The target is “Accents and Intonation of the Japanese Language (Part 2)” published in the National Diet Library Historical Sound Archive. OpenAI’s Speech to text was used. Please note that the transcription results may contain errors.
The following is a display example in Ramp.

The following is a display example in Clover.

The following is a display example in Aviary. Unfortunately, with the manifest file format used this time, the transcription text could not be displayed.

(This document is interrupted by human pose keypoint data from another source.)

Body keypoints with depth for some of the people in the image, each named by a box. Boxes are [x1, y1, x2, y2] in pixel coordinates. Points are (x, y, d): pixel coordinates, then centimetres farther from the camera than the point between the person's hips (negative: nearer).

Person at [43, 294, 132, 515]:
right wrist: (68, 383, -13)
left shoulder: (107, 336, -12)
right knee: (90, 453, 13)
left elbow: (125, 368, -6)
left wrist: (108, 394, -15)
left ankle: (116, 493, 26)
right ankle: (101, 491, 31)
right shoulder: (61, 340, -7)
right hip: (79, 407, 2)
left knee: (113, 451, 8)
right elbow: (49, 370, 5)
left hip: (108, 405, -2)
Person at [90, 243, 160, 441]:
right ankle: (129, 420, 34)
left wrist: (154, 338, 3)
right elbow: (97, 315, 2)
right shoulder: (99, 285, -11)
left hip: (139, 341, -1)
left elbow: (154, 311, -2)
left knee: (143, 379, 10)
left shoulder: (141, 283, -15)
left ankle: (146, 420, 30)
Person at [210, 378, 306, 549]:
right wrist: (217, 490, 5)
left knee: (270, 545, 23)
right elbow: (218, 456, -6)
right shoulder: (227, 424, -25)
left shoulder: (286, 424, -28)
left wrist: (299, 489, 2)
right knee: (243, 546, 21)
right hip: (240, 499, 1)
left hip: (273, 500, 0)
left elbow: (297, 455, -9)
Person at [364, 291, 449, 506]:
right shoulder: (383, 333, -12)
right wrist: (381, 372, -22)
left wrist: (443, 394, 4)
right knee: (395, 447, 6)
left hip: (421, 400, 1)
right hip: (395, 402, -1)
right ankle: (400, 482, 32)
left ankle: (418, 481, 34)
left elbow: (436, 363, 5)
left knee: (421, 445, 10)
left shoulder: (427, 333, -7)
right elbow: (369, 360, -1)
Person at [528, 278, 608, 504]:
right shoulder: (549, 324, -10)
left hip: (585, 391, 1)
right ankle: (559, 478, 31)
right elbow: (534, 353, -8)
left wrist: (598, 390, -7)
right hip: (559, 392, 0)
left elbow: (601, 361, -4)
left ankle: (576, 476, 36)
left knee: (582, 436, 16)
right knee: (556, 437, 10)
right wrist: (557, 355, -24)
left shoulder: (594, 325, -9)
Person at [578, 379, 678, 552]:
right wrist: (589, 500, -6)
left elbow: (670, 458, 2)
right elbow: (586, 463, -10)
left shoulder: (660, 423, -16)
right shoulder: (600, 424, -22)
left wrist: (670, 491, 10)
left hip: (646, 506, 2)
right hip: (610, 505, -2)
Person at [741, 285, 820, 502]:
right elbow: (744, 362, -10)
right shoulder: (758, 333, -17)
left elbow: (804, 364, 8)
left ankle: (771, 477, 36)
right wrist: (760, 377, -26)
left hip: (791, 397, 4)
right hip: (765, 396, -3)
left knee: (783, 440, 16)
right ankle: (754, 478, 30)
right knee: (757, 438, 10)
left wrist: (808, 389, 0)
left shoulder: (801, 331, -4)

Below, I introduce how to create these manifest files.
Preparing the mp4 File
Obtain the mp4 file referring to the following article.
Creating the VTT File
Perform transcription using the OpenAI API.
from openai import OpenAI
client = OpenAI(api_key=os.getenv("OPENAI_API_KEY"))

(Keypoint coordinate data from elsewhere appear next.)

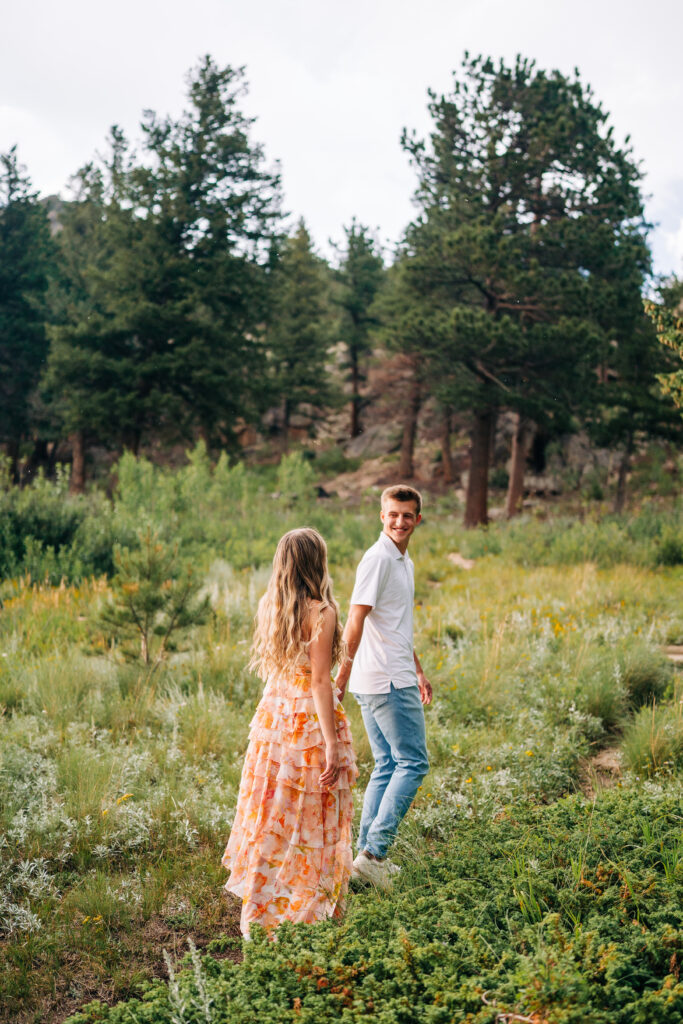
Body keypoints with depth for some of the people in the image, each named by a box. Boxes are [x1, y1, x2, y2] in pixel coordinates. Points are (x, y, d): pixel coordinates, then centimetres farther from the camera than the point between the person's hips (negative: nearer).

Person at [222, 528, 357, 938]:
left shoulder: (268, 605, 2)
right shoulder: (321, 612, -17)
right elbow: (320, 681, -19)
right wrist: (331, 743, -17)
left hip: (273, 715, 6)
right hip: (310, 718, -6)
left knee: (272, 814, 17)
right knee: (311, 822, 8)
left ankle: (261, 910, 28)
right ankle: (306, 910, 20)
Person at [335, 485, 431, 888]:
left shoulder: (404, 562, 18)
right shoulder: (378, 558, -12)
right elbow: (356, 619, -20)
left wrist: (419, 671, 30)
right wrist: (344, 671, -25)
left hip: (396, 678, 10)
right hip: (387, 682, -10)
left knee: (387, 766, 12)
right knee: (413, 763, -6)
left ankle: (369, 854, 18)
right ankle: (374, 853, -4)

audio_file= open(output_mp4_path, "rb")
transcript = client.audio.transcriptions.create(
model="whisper-1",
file=audio_file,
response_format="vtt")
with open(output_vtt_path, "w", encoding="utf-8") as file:
file.write(transcript)
Creating the Manifest File
The following program (incomplete code) creates the manifest file.
from iiif_prezi3 import Manifest, AnnotationPage, Annotation, ResourceItem, config
from moviepy.editor import VideoFileClip
def get_video_duration(filename):
with VideoFileClip(filename) as video:
return video.duration
config.configs['helpers.auto_fields.AutoLang'].auto_lang = "ja"

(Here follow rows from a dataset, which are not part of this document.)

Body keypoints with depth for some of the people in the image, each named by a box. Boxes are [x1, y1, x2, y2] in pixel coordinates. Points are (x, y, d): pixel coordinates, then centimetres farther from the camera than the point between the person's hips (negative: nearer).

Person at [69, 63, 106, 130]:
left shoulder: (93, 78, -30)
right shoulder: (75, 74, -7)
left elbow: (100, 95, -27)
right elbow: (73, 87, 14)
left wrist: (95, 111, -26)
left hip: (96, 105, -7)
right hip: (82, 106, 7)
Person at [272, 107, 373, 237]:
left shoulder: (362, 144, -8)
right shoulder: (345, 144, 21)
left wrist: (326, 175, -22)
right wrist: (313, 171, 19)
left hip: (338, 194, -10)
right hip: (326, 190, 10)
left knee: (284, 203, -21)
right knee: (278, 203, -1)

duration=get_video_duration(mp4_path)
manifest = Manifest(id=f"{prefix}/manifest.json", label=label)
canvas = manifest.make_canvas(id=f"{prefix}/canvas", duration=duration)
anno_body = ResourceItem(id=mp4_url,
type="Sound",
format="audio/mp4",
duration=duration)
anno_page = AnnotationPage(id=f"{prefix}/canvas/page")
anno = Annotation(id=f"{prefix}/canvas/page/annotation",
motivation="painting",
body=anno_body,
target=canvas.id)
anno_page.add_item(anno)
canvas.add_item(anno_page)
# Add VTT URL
vtt_body = ResourceItem(id=vtt_url, type="Text", format="text/vtt")
vtt_anno = Annotation(
id=f"{prefix}/canvas/annotation/webvtt",
motivation="supplementing",
body=vtt_body,
target=canvas.id,
label = "WebVTT Transcript (machine-generated)"
)
vtt_anno_page = AnnotationPage(id=f"{prefix}/canvas/page/2")
vtt_anno_page.add_item(vtt_anno)
canvas.annotations = [vtt_anno_page]
with open(output_path, "w") as f:
f.write(manifest.json(indent=2))
The iiif-prezi3 library is used. Please also refer to the following article.
Summary
We hope this serves as a useful reference for applying IIIF to video and audio content.